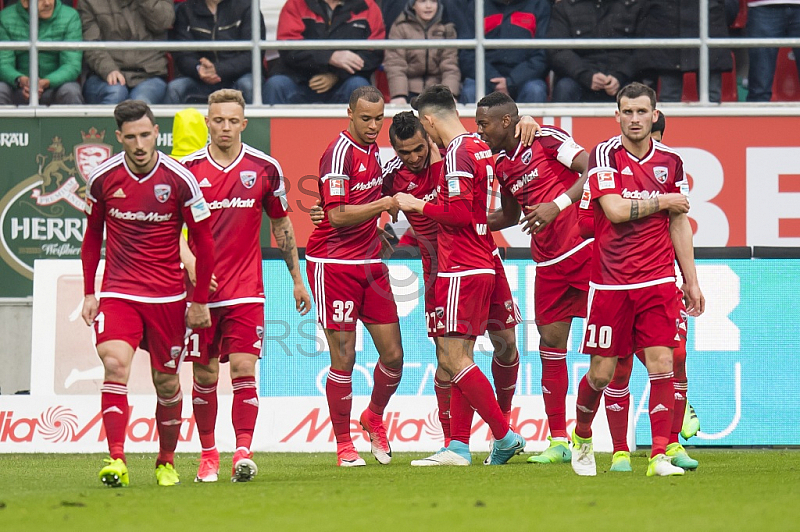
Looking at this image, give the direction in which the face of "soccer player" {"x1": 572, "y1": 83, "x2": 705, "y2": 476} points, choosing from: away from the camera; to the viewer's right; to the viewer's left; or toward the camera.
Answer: toward the camera

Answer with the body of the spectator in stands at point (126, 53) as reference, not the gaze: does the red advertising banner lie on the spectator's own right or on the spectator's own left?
on the spectator's own left

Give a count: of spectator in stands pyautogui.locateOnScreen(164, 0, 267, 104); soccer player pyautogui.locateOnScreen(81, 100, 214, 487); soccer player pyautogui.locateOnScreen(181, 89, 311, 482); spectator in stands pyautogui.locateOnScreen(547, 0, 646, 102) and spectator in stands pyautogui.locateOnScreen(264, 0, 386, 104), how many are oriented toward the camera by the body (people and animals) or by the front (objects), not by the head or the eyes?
5

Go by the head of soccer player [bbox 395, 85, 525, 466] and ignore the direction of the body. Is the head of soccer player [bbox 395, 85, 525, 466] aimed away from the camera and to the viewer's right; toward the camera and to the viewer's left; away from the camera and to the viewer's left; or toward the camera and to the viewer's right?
away from the camera and to the viewer's left

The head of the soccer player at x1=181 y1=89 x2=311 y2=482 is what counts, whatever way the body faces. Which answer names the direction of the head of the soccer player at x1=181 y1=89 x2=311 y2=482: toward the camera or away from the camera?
toward the camera

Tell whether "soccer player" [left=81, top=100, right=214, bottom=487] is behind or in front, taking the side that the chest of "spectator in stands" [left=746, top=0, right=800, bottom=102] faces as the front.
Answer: in front

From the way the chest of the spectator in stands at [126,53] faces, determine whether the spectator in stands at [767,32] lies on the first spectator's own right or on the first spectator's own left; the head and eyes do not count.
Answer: on the first spectator's own left

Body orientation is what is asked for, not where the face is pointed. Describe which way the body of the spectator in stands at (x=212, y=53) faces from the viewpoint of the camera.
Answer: toward the camera

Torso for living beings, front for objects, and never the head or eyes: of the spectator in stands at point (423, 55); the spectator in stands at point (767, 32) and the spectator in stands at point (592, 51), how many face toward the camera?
3

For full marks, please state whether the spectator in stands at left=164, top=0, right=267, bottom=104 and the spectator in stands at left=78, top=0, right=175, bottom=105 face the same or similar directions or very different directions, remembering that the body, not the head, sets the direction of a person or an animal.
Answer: same or similar directions

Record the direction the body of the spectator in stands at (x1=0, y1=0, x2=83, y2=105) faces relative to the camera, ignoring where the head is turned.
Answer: toward the camera

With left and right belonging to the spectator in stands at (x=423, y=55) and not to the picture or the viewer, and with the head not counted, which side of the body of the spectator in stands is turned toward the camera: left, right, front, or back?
front

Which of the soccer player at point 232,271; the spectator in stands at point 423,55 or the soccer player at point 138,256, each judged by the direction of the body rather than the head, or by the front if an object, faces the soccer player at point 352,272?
the spectator in stands

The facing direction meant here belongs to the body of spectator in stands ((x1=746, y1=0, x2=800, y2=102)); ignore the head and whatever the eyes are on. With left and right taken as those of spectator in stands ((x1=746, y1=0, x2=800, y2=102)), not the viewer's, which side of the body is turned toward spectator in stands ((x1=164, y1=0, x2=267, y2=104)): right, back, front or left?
right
____________________
What you should do. Update all the rows above, changing every "soccer player" to "football player" and leaving everything else as it is. Omit the pictures.

Response for this exercise.
Looking at this image, give the direction in which the face of "football player" {"x1": 572, "y1": 83, "x2": 705, "y2": 476} points, choosing from: away from the camera; to the viewer's right; to the viewer's left; or toward the camera.
Answer: toward the camera

Answer with the body of the spectator in stands at point (126, 53) as reference, not the gaze: does the red advertising banner lie on the spectator's own right or on the spectator's own left?
on the spectator's own left

Give a count: of spectator in stands pyautogui.locateOnScreen(164, 0, 267, 104); football player pyautogui.locateOnScreen(81, 100, 214, 487); football player pyautogui.locateOnScreen(181, 89, 311, 482); spectator in stands pyautogui.locateOnScreen(547, 0, 646, 102) and spectator in stands pyautogui.locateOnScreen(264, 0, 386, 104), how many are oriented toward the camera by the body (people and animals) or by the front (objects), not by the head or the eyes?
5

Go by the head of football player [bbox 395, 85, 525, 466] and ignore the direction of the body. Is the head of football player [bbox 395, 85, 525, 466] aimed away from the camera and to the viewer's right; toward the camera and to the viewer's left; away from the camera and to the viewer's left; or toward the camera and to the viewer's right?
away from the camera and to the viewer's left

The head of the football player at x1=181 y1=89 x2=311 y2=482 is what counts, whatever way the body faces. Which answer names the direction of the head of the football player at x1=181 y1=89 x2=311 y2=482: toward the camera or away from the camera?
toward the camera

Tell whether "football player" [left=81, top=100, right=214, bottom=487] is behind or in front, taking the side that the chest of "spectator in stands" [left=746, top=0, right=800, bottom=102] faces as the front.
Answer: in front

From the way the chest of the spectator in stands at [126,53] faces, determine whether the spectator in stands at [767,32] lies on the first spectator's own right or on the first spectator's own left; the head and eyes do not count.
Answer: on the first spectator's own left

Body orientation is what is asked for, not where the face is pointed. Describe which way the body of the spectator in stands at (x=212, y=53) faces from the viewpoint of the camera.
Answer: toward the camera

Torso for living beings, front for objects, and never the head or eyes: of the spectator in stands at point (423, 55); the spectator in stands at point (767, 32) and the spectator in stands at point (592, 51), how many face toward the camera?
3

For full marks, please state whether the spectator in stands at left=164, top=0, right=267, bottom=104 and the spectator in stands at left=78, top=0, right=175, bottom=105 face the same or similar directions or very different directions, remembering that the body, not the head, sets the direction of a person or an animal.
Answer: same or similar directions

Record the direction the body of the spectator in stands at (x1=0, y1=0, x2=83, y2=105) faces relative to the camera, ignoring where the head is turned.
Answer: toward the camera

With left and right belonging to the spectator in stands at (x=423, y=55) and not to the picture or the viewer, and with the head not counted, which side of the body of the spectator in stands is turned toward the camera: left, right, front, or back?
front

Which of the football player at point 232,271; the spectator in stands at point 423,55 or the football player at point 138,256, each judged by the direction of the body rather than the head, or by the front if an object, faces the football player at point 352,272?
the spectator in stands

The facing direction meant here belongs to the body of spectator in stands ((x1=746, y1=0, x2=800, y2=102)); ignore the head and whatever the eyes are on. With left and right taken as those of spectator in stands ((x1=746, y1=0, x2=800, y2=102)), not the viewer's, which side of the body is turned toward spectator in stands ((x1=164, y1=0, x2=267, y2=104)): right, back, front or left?
right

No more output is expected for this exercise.